Innovations in sequencing technology have led to the discovery of novel mutations that cause inherited diseases. However, many patients with suspected genetic diseases remain undiagnosed. Long-read sequencing technologies are expected to significantly improve the diagnostic rate by overcoming the limitations of short-read sequencing. In addition, Oxford Nanopore Technologies (ONT) offers adaptive sampling and computationally driven target enrichment technology. This enables more affordable intensive analysis of target gene regions compared to standard non-selective long-read sequencing. In this study, we developed an efficient computational workflow for target adaptive sampling long-read sequencing (TAS-LRS) and evaluated it through application to 33 genomes collected from suspected hereditary cancer patients. Our workflow can identify single nucleotide variants with nearly the same accuracy as the short-read platform and elucidate complex forms of structural variations. We also newly identified several SINE-R/VNTR/Alu (SVA) elements affecting the APC gene in two patients with familial adenomatous polyposis, as well as their sites of origin. In addition, we demonstrated that off-target reads from adaptive sampling, which is typically discarded, can be effectively used to accurately genotype common single-nucleotide polymorphisms (SNPs) across the entire genome, enabling the calculation of a polygenic risk score. Furthermore, we identified allele-specific MLH1 promoter hypermethylation in a Lynch syndrome patient. In summary, our workflow with TAS-LRS can simultaneously capture monogenic risk variants including complex structural variations, polygenic background as well as epigenetic alterations, and will be an efficient platform for genetic disease research and diagnosis.

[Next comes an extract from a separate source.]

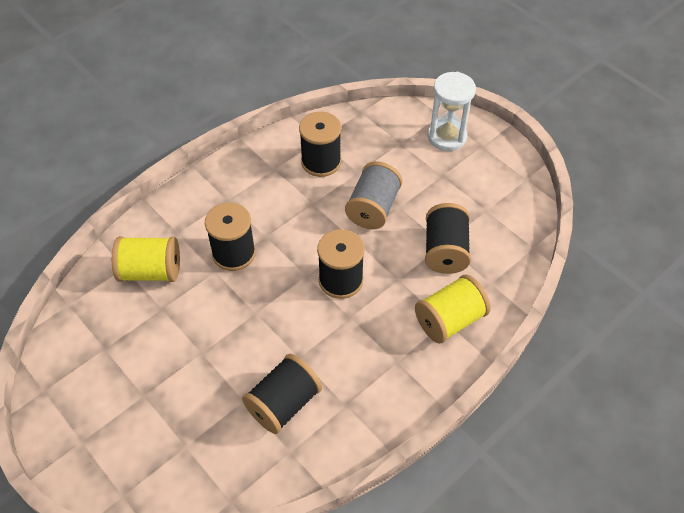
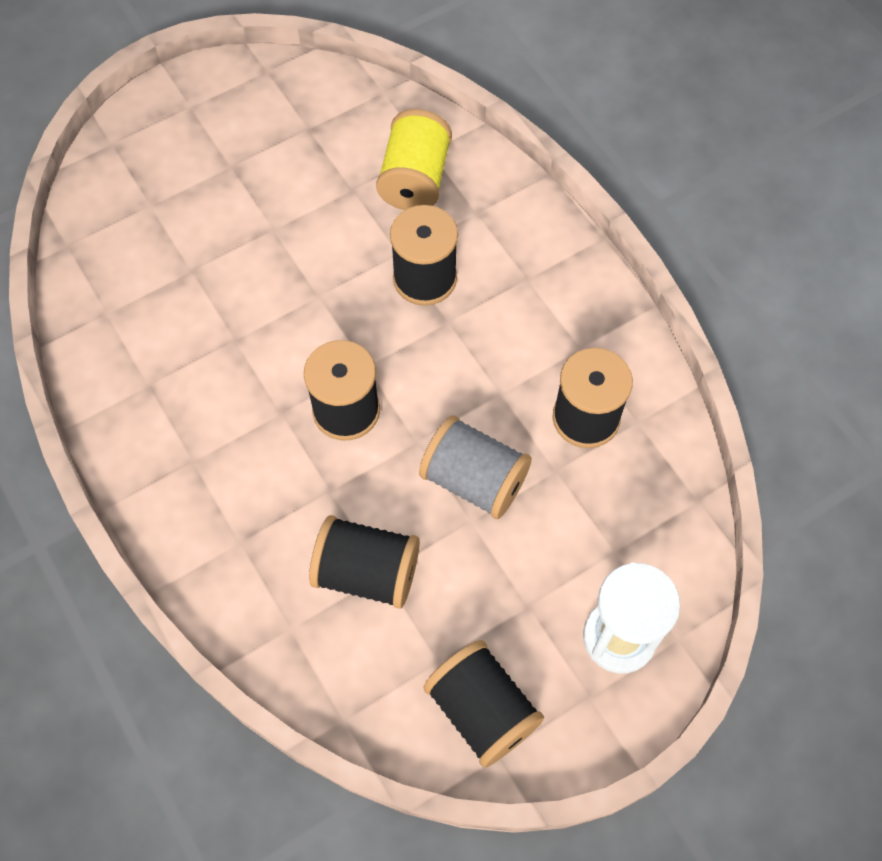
camera: 100 degrees right, 10 degrees up
(284, 403) = (172, 314): black spool -> black spool (482, 710)
(449, 320) = (239, 548): yellow spool -> none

测序技术的创新已导致发现了导致遗传性疾病的新突变。然而,许多疑似遗传病患者仍未得到诊断。长读长测序技术有望通过克服短读长测序的局限性来显著提高诊断率。此外,牛津纳米孔技术公司(ONT)提供了自适应采样和计算驱动的目标富集技术。与标准的非选择性长读长测序相比,这使得对目标基因区域进行更经济实惠的深度分析成为可能。在本研究中,我们开发了一种用于目标自适应采样长读长测序(TAS-LRS)的高效计算工作流程,并通过应用于从疑似遗传性癌症患者收集的33个基因组对其进行了评估。我们的工作流程能够以与短读长平台几乎相同的准确性识别单核苷酸变异,并阐明复杂形式的结构变异。我们还在两名家族性腺瘤性息肉病患者中新发现了几个影响APC基因的SINE-R/VNTR/Alu(SVA)元件及其起源位点。此外,我们证明了通常会被丢弃的自适应采样的脱靶 reads 可以有效地用于准确对整个基因组中的常见单核苷酸多态性(SNP)进行基因分型,从而能够计算多基因风险评分。此外,我们在一名林奇综合征患者中鉴定出了等位基因特异性的MLH1启动子高甲基化。总之,我们的TAS-LRS工作流程可以同时捕获包括复杂结构变异、多基因背景以及表观遗传改变在内的单基因风险变异,并且将成为遗传病研究和诊断的一个高效平台。